───── Données de l'exercice

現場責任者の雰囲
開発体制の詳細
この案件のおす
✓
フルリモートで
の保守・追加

──────────
───── Données de l'exercice

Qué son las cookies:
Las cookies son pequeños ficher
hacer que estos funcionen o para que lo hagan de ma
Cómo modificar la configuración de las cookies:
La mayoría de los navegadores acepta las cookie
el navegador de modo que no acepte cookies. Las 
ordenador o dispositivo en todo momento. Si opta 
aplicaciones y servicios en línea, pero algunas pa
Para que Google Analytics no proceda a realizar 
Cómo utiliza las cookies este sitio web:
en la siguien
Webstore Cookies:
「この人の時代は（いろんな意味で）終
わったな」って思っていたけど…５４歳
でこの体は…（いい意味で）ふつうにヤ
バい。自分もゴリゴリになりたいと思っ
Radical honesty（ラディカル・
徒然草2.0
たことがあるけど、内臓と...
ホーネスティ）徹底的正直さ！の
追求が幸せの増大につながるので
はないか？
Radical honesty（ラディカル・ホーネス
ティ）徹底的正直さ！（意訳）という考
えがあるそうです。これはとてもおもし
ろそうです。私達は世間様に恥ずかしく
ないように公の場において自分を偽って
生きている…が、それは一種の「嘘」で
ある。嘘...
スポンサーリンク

──────────
───── Données de l'exercice

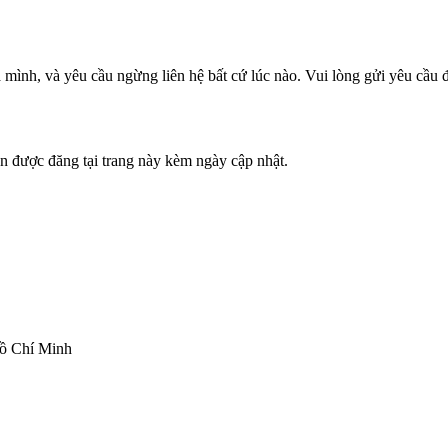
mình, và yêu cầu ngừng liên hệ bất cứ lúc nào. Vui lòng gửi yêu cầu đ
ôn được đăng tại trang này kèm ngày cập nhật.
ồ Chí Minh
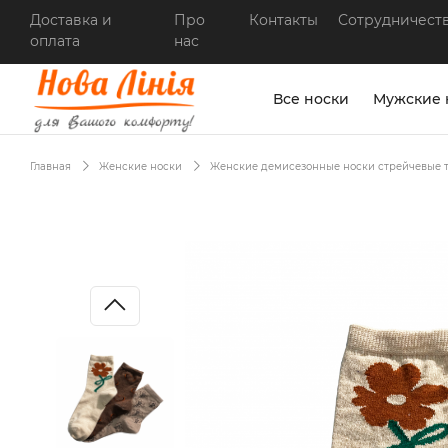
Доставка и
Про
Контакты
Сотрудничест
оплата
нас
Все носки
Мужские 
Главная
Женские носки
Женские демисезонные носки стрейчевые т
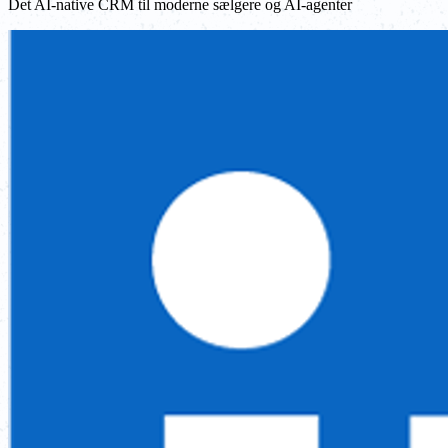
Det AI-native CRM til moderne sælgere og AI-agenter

──────────

Relevez chaque ligne des enregistrements qui contient la chaîne « honesty ».

**Résultat obtenu**
Radical honesty（ラディカル・
Radical honesty（ラディカル・ホーネス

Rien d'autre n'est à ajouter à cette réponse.